→ **Problem details**: Please return, with no alterations, the lines below from the very first through the one that contains "micrograph of breast".

---- Task inputs

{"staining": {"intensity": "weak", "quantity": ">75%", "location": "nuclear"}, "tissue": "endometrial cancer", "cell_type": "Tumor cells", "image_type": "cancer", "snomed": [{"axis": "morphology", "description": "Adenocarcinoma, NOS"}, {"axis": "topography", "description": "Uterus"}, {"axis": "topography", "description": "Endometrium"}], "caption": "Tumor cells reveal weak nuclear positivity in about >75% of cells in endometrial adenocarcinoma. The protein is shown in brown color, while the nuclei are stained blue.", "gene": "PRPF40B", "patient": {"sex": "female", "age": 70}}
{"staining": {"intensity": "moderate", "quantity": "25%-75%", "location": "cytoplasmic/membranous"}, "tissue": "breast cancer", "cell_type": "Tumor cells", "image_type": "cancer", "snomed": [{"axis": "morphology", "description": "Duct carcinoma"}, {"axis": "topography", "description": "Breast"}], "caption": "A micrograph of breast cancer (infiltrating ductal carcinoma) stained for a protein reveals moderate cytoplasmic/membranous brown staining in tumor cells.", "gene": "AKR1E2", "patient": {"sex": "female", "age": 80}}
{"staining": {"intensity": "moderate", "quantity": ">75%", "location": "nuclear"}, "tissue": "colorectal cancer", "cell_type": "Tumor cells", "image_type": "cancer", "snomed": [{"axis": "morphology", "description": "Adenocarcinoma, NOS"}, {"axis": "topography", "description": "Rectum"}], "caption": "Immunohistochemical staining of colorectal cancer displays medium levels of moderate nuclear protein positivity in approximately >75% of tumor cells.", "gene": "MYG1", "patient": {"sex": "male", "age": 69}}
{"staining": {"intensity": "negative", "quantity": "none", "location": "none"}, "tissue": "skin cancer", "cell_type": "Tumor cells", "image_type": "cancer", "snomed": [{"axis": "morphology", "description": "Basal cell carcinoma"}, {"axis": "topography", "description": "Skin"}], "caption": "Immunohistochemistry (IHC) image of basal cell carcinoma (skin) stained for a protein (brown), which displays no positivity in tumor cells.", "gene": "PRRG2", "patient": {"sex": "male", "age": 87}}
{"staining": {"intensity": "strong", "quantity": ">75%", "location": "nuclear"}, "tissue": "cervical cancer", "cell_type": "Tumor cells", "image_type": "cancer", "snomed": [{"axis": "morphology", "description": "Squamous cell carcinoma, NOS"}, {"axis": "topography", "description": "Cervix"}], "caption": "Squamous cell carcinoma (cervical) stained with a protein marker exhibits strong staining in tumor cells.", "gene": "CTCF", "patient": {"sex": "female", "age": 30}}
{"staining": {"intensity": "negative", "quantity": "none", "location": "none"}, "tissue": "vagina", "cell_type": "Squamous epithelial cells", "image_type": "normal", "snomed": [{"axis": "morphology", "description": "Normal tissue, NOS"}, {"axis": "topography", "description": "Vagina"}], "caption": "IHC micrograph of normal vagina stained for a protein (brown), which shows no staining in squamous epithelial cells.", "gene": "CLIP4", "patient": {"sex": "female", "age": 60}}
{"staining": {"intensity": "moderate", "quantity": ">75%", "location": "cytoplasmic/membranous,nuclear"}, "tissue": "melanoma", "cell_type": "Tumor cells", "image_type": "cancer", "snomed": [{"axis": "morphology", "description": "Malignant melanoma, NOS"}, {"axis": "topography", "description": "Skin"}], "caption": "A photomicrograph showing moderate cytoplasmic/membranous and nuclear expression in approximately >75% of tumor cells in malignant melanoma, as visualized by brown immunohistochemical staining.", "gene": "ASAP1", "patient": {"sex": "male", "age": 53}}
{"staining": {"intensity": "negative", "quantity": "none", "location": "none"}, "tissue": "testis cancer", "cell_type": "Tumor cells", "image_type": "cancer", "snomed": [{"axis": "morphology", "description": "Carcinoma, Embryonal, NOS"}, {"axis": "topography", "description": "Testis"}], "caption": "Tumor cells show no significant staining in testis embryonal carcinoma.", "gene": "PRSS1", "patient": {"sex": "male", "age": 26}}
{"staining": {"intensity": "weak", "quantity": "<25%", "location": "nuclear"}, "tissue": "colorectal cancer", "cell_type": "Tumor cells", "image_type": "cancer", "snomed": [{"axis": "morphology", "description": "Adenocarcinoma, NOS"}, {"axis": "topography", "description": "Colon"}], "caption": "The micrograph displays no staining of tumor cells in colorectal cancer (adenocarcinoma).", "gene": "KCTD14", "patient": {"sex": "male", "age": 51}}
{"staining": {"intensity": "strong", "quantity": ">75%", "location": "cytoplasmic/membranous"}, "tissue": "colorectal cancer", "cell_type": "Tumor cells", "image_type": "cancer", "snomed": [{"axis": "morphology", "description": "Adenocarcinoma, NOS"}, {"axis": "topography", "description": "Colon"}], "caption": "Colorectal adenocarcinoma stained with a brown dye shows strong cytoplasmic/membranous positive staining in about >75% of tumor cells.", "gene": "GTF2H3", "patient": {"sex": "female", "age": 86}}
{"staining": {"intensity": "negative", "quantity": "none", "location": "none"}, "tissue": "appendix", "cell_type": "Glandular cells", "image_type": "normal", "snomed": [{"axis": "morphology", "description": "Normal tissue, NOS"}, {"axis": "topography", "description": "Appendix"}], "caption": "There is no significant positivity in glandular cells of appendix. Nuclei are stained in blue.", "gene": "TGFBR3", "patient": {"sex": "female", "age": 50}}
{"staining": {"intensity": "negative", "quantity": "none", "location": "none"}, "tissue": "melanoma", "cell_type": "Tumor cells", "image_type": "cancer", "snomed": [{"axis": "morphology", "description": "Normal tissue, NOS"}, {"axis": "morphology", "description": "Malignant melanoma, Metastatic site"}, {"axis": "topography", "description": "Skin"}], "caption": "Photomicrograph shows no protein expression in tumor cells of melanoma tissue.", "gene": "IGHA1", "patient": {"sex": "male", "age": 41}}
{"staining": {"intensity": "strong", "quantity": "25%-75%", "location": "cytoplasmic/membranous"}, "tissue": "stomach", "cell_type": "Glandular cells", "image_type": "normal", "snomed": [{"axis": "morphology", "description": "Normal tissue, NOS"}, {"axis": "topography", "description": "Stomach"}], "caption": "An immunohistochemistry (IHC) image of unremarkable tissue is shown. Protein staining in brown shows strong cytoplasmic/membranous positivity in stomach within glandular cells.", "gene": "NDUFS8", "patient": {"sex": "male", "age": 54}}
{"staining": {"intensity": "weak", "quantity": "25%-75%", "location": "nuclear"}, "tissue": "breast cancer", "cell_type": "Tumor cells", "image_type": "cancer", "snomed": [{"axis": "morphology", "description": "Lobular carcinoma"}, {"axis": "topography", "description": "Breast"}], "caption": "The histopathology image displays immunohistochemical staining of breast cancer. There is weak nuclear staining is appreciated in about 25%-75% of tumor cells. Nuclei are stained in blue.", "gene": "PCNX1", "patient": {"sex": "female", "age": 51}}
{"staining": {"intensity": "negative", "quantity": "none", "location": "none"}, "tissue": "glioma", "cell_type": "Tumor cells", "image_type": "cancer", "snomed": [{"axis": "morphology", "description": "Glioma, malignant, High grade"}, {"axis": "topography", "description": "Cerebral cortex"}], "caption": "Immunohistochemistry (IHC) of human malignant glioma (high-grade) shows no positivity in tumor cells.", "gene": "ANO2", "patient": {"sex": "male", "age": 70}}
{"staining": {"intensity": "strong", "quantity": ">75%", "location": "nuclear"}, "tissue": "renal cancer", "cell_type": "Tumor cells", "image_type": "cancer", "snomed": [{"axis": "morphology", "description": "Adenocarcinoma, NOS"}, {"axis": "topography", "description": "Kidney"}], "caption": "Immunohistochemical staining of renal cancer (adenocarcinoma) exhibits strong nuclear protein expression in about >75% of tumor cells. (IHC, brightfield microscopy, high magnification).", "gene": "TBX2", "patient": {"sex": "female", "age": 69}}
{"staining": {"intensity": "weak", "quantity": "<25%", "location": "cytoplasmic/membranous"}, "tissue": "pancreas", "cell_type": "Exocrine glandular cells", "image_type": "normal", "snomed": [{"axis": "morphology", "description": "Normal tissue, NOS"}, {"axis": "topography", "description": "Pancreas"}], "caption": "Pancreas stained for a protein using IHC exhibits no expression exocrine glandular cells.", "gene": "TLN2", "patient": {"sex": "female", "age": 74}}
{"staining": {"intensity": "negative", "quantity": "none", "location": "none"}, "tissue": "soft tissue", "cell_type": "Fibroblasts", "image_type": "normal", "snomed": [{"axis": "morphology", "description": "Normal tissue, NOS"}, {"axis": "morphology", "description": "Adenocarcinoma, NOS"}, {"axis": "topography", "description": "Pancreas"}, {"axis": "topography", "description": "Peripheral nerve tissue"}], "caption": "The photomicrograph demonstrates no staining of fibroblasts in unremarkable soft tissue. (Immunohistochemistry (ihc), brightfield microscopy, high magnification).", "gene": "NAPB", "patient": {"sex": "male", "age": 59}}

--------

→ **Solution to this task**:
{"staining": {"intensity": "weak", "quantity": ">75%", "location": "nuclear"}, "tissue": "endometrial cancer", "cell_type": "Tumor cells", "image_type": "cancer", "snomed": [{"axis": "morphology", "description": "Adenocarcinoma, NOS"}, {"axis": "topography", "description": "Uterus"}, {"axis": "topography", "description": "Endometrium"}], "caption": "Tumor cells reveal weak nuclear positivity in about >75% of cells in endometrial adenocarcinoma. The protein is shown in brown color, while the nuclei are stained blue.", "gene": "PRPF40B", "patient": {"sex": "female", "age": 70}}
{"staining": {"intensity": "moderate", "quantity": "25%-75%", "location": "cytoplasmic/membranous"}, "tissue": "breast cancer", "cell_type": "Tumor cells", "image_type": "cancer", "snomed": [{"axis": "morphology", "description": "Duct carcinoma"}, {"axis": "topography", "description": "Breast"}], "caption": "A micrograph of breast cancer (infiltrating ductal carcinoma) stained for a protein reveals moderate cytoplasmic/membranous brown staining in tumor cells.", "gene": "AKR1E2", "patient": {"sex": "female", "age": 80}}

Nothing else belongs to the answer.